Initially I just hardcoded a set of prompts for the generator to use, but they resulted in a lot of fairly similar images. To make things more interesting, I started dynamically generating the prompt using a combination of:
- A prefix such as “A painting of”, “A sketch of”, “A photograph of”
- In 80% of prompts, an artist reference such as “in the style of Andy Warhol”
- In 30% of prompts, a film reference such as “from the film The Matrix”
- 1-10 random suffixes such as “bokeh”, “8K”, “trending in Artstation”6
Initially I had the film and artist prompts independent, but the occasions where neither appeared in the prompt lead to pretty bad images. Instead, there’s now a 20% chance of a film reference, a 70% chance of an artist reference, and a 10% chance of both7. There’s a list of around 10 prefixes, 70 artists, 20 films and 20 suffixes which gives a large pool of random prompts.

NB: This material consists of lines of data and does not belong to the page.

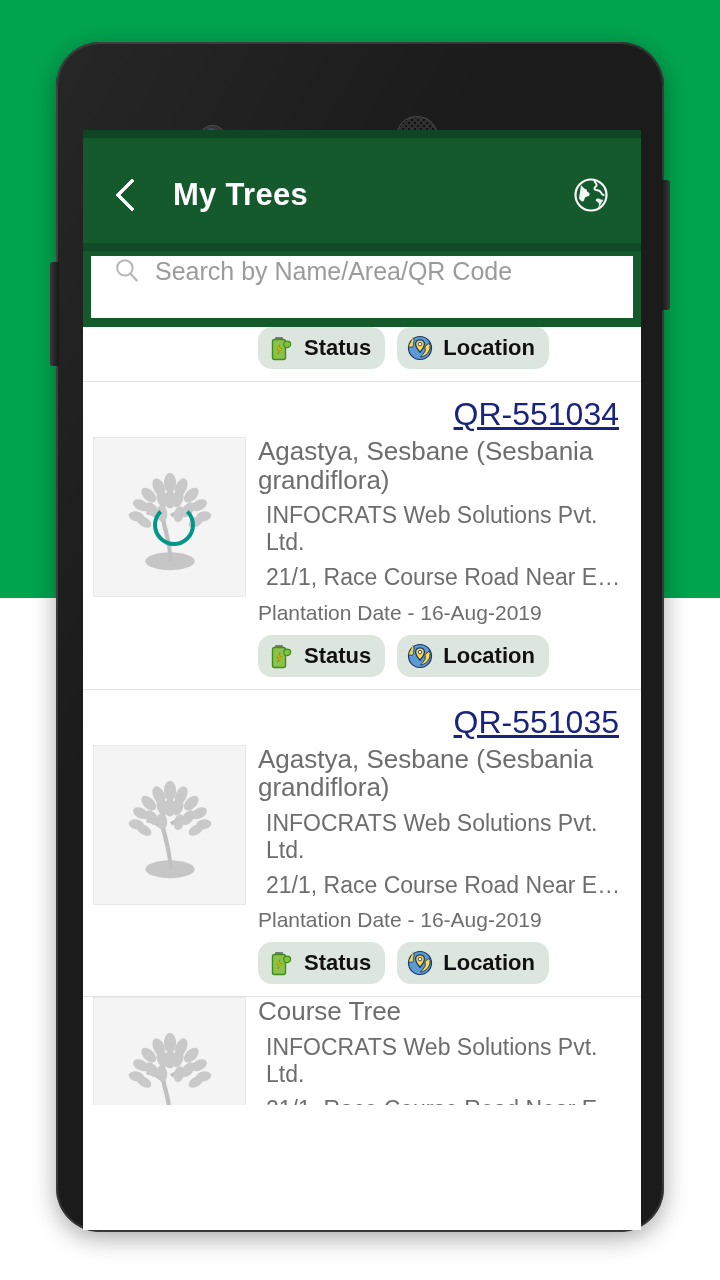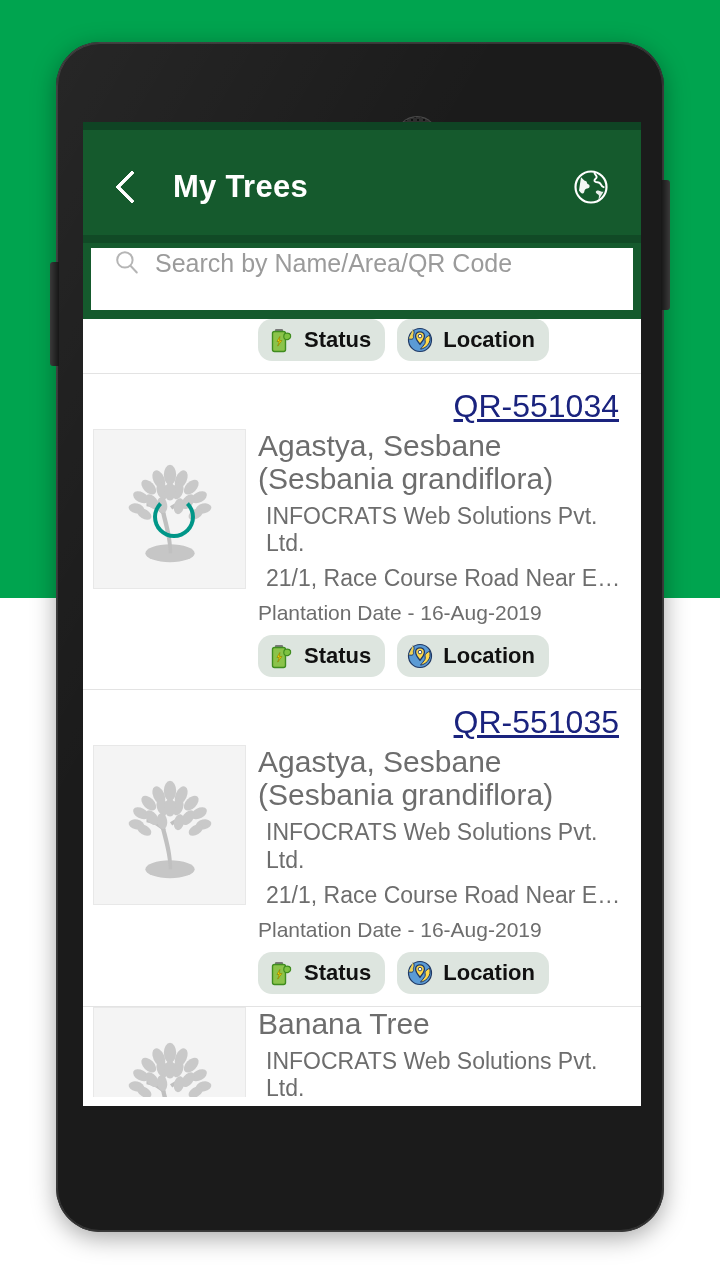--- a/index.html
+++ b/index.html
@@ -55,21 +55,21 @@
     background-position:0 0, 3px 3px;
     box-shadow:0 0 0 1px #4a4a4a;
   }
   #sensor{
     position:absolute;left:545px;top:90px;width:10px;height:10px;border-radius:50%;
     background:#242424;box-shadow:22px 0 0 0 #202020;
   }
 
   
   #screen{
-    position:absolute;left:83px;top:122px;width:558px;height:984px;
+    position:absolute;left:83px;top:130px;width:558px;height:1100px;
     background:#ffffff;overflow:hidden;
   }
 
   
   #statusbar{
     height:8px;background:#0f4424;width:100%;
   }
   #appbar{
     height:113px;background:#155a2d;position:relative;display:flex;align-items:center;
   }
@@ -121,21 +121,21 @@
   .qr a{
     color:#1a237e;font-size:32px;text-decoration:underline;font-weight:400;
   }
   .card-body{display:flex;padding:0 10px 0 10px;}
   .thumb{
     width:153px;height:160px;flex:0 0 153px;background:#f4f4f4;border:1px solid #e8e8e8;
     box-sizing:border-box;display:flex;align-items:center;justify-content:center;position:relative;
   }
   .info{flex:1;padding-left:12px;min-width:0;}
   .t-name{
-    font-size:30px;color:#6d6d6d;line-height:1.1;margin:0 0 6px 0;font-weight:400;
+    font-size:26px;color:#6d6d6d;line-height:1.1;margin:0 0 6px 0;font-weight:400;
   }
   .t-addr{
     font-size:23px;color:#6d6d6d;line-height:1.18;margin:8px;
   }
   .t-addr .l2{
     display:block;white-space:nowrap;overflow:hidden;text-overflow:ellipsis;max-width:385px;
   }
   .t-date{
     font-size:21px;color:#6d6d6d;margin:9px 0 0 0;
   }
@@ -397,21 +397,21 @@
               <ellipse cx="34" cy="46" rx="4.6" ry="7.5" transform="rotate(-38 34 46)"></ellipse>
               <ellipse cx="66" cy="46" rx="4.6" ry="7.5" transform="rotate(38 66 46)"></ellipse>
               <ellipse cx="27" cy="57" rx="4.3" ry="7" transform="rotate(-58 27 57)"></ellipse>
               <ellipse cx="73" cy="57" rx="4.3" ry="7" transform="rotate(58 73 57)"></ellipse>
               <ellipse cx="43" cy="49" rx="4.5" ry="7.2" transform="rotate(-10 43 49)"></ellipse>
               <ellipse cx="58" cy="50" rx="4.5" ry="7.2" transform="rotate(12 58 50)"></ellipse>
             </g>
           </svg>
         </div>
         <div class="info">
-          <p class="t-name">Banana Tree</p>
+          <p class="t-name">Course Tree</p>
           <p class="t-addr">INFOCRATS Web Solutions Pvt. Ltd.</p>
           <p class="t-addr">
               <span class="l2">21/1, Race Course Road Near ESI Hos…</span>
             </p>
 
         </div>
       </div>
     </div>
 
   </div>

Everything I’ve described is now live on chameth.com – if you visit you might get a unique, never-been-seen before version of me. The code for the generating and serving is available on GitHub if you’re interested or want to replicate this for yourself.
To finish off, I ran off a batch of 200 avatars and have selected the most interesting ones:
As you can see there was one output that appears to be a cat with a ball of yarn, rather than a picture of me. That seems to happen occasionally when the various parts of the prompt don’t gel well, but I’m happy with 0.5% or so of the images being somewhat random! The batch of 200 avatars took just shy of 17 minutes to generate, which will result in a bill of $0.22 from Paperspace.
The famous quote from Arthur C Clark comes to mind when I think too much about how this works: “Any sufficiently advanced technology is indistinguishable from magic”. ↩︎
The only thing it doesn’t help with is finding enough pictures of yourself to use for the training data. That’s presumably easier if you’re more of a “selfie person” than I am. ↩︎
There were a lot of differences that could account for the extra slowness: my custom model was based on the larger 2.1 SD model rather than 1.5; I was using different software; and my laptop CPU is far more modern than the server’s. ↩︎
In the genericised sense: I used Duck Duck Go. ↩︎
One of my biggest concerns here was to avoid putting a “make Chris pay money” button on the Internet. That felt like a bad idea. ↩︎
AKA the random detritus that gets appended to prompts to make images better in mysterious ways. The English pedant in me hates this nonsense, but the results when you spam rubbish modifiers are inarguably better than when using straight forward prose. ↩︎
Imagining the Venn Diagrams is left as an exercise for the reader. ↩︎